The problem of course is the legal limit on increasing stamp prices is bounded by what the BLS' official annual inflation report is, and which as the Fed is happy to reminds us, is at best 2% per year. Luckily, every problem, in this case too little inflation, has a solution: in this case hyperinflation.
Thus the problem for everyone on fixed income. And why the pension system is ultimately going to prove to be a massive failure. They'll give you pitiful COLA adjustments every year as they run out of cash and demand "reform" to default on you.

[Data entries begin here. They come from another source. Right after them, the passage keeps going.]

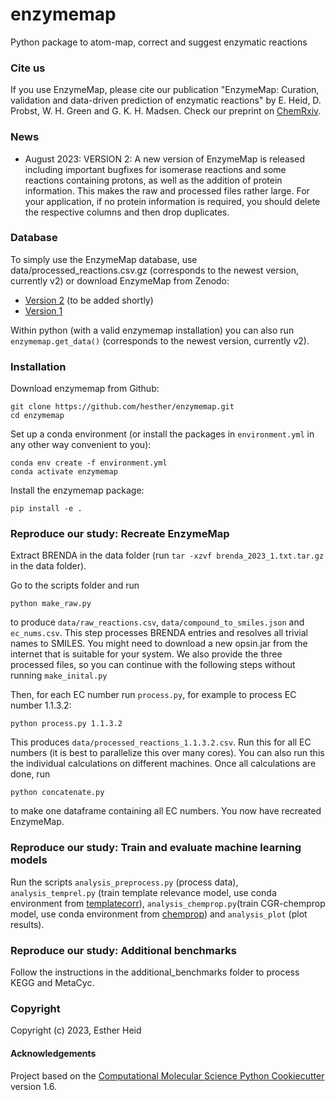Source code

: enzymemap
==============================

Python package to atom-map, correct and suggest enzymatic reactions

### Cite us

If you use EnzymeMap, please cite our publication "EnzymeMap: Curation, validation and data-driven prediction of enzymatic reactions" by E. Heid, D. Probst, W. H. Green and G. K. H. Madsen. Check our preprint on [ChemRxiv](https://doi.org/10.26434/chemrxiv-2023-jzw9w).

### News

* August 2023: VERSION 2: A new version of EnzymeMap is released including important bugfixes for isomerase reactions and some reactions containing protons, as well as the addition of protein information. This makes the raw and processed files rather large. For your application, if no protein information is required, you should delete the respective columns and then drop duplicates.


### Database

To simply use the EnzymeMap database, use data/processed_reactions.csv.gz (corresponds to the newest version, currently v2) or download EnzymeMap from Zenodo:

* [Version 2](https://doi.org/10.5281/zenodo.8254726) (to be added shortly)
* [Version 1](https://doi.org/10.5281/zenodo.7841781)

Within python (with a valid enzymemap installation) you can also run `enzymemap.get_data()` (corresponds to the newest version, currently v2).

### Installation

Download enzymemap from Github:

```
git clone https://github.com/hesther/enzymemap.git
cd enzymemap
```

Set up a conda environment (or install the packages in `environment.yml` in any other way convenient to you):

```
conda env create -f environment.yml
conda activate enzymemap
```

Install the enzymemap package:

```
pip install -e .
```

### Reproduce our study: Recreate EnzymeMap

Extract BRENDA in the data folder (run `tar -xzvf brenda_2023_1.txt.tar.gz` in the data folder).

Go to the scripts folder and run

```
python make_raw.py
```

to produce `data/raw_reactions.csv`, `data/compound_to_smiles.json` and `ec_nums.csv`. This step processes BRENDA entries and resolves all trivial names to SMILES. You might need to download a new opsin.jar from the internet that is suitable for your system. We also provide the three processed files, so you can continue with the following steps without running `make_inital.py`

Then, for each EC number run `process.py`, for example to process EC number 1.1.3.2:

```
python process.py 1.1.3.2
```

This produces `data/processed_reactions_1.1.3.2.csv`. Run this for all EC numbers (it is best to parallelize this over many cores). You can also run this the individual calculations on different machines. Once all calculations are done, run

```
python concatenate.py
```

to make one dataframe containing all EC numbers. You now have recreated EnzymeMap.

### Reproduce our study: Train and evaluate machine learning models

Run the scripts `analysis_preprocess.py` (process data), `analysis_temprel.py` (train template relevance model, use conda environment from [templatecorr](https://github.com/hesther/templatecorr)), `analysis_chemprop.py`(train CGR-chemprop model, use conda environment from [chemprop](https://github.com/chemprop/chemprop)) and `analysis_plot` (plot results).


### Reproduce our study: Additional benchmarks

Follow the instructions in the additional_benchmarks folder to process KEGG and MetaCyc.


### Copyright

Copyright (c) 2023, Esther Heid


#### Acknowledgements
 
Project based on the 
[Computational Molecular Science Python Cookiecutter](https://github.com/molssi/cookiecutter-cms) version 1.6.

There's like a built in crash and burn to the post office that simply dovetails so well with the bullshit inflation numbers the USG puts out
Apparently I'm in the minority, but 46 cents to send a letter anywhere in the US still seems like one hell of a bargain. The technology of sending electronic correspondence instantly and free has warped our perception of physical value.
I was on my way to work the other day and had a bill I was going to drop off rather than mail. It was one block out of my way and over two speed bumps. I thought about it, but rather than spend the two extra minutes and drive over the speed bumps twice I just put a stamp on it.
They now have a global forever stamp that you can send a letter anywhere in the world for $1.10. The above scenario would be even more true, with or without the speed bumps.
The evil princes of the fed are poisoning the whole world with this toxic crap they call money.
Let the people decide what money they would like to get paid in.
And End the Fed once and for all.
The natural progression of every government entity is from the initial ribbon-cutting and brass band, to its own wing of the Smithsonian.
Including the legislature.
Including the White House.
In the 80's I worked for a supercomputer company. We sold 250 MHz machines for $3 Million per cpu.
The Chines company Allwinner now sells a 2 cpu chip that runs 6 times as fast for $20. My prediction is that
cost of a postage stamp and the cost of supercomputer cpu will cross. Probably sometime in the next 5 years.
Gee Whiz ... it looks like it "shot up" about 1971. I wonder why.
In the 80's I worked for a supercomputer company. We sold 250 MHz machines for $3 Million per cpu.
The Chines company Allwinner now sells a 2 cpu chip that runs 6 times as fast for $20. My prediction is that
cost of a postage stamp and the cost of supercomputer cpu will cross. Probably sometime in the next 5 years.
Surprised and shocked (shocked I tell you!) that the underlying reason for the P.O.'s woes was not even mentioned in this post, which is the mandate by CON-gress for the USPS to cover 75 years of pension funding in a mere 10 years. This little nugget is apparently the reason for the cutbacks, graciously heaped upon the service by those in CON-gress who would just love for another government service to be privatized (and thus cost the taxpayers much, MUCH more. Imagine relying only on FedX/UPS for ANY kind of postal delivery? Makes those 60 cent stamps look cheap by comparison.
In the late days of the Soviet Union, before dollars became widely available, people hoarded subway tokens as a hedge against inflation. A ruble bought less every day, but a token still bought a ride on the subway.
Maybe the plan is to encourage people to hoard Forever stamps? Or maybe they could trick simpletons into buying billions of "Special Edition Commemorative Collectible Stamps That You Must Never Use Because They'll Be Really Valuable Someday". Oh wait, they already do that.
Please sign this related petition:
Support the USPS and the economy by mailing printed copies of Dr. Paul Krugman's NY Times column daily to each American:
http://wh.gov/pM0c
I'm sorry, did someone call for a modest proposal?
My modest proposal: fix the price of postage in specie. A postage stamp currently costs $0.44 / $1675.00/ozAu ~= 0.45 thousands of an ounce of gold.
conveniently(ish) that's 1/8 of one grain of gold.
FACT: In 1999 the USPS functioned on $80,000 revenue per employee. They are actually remarkably efficient, except on a labor basis.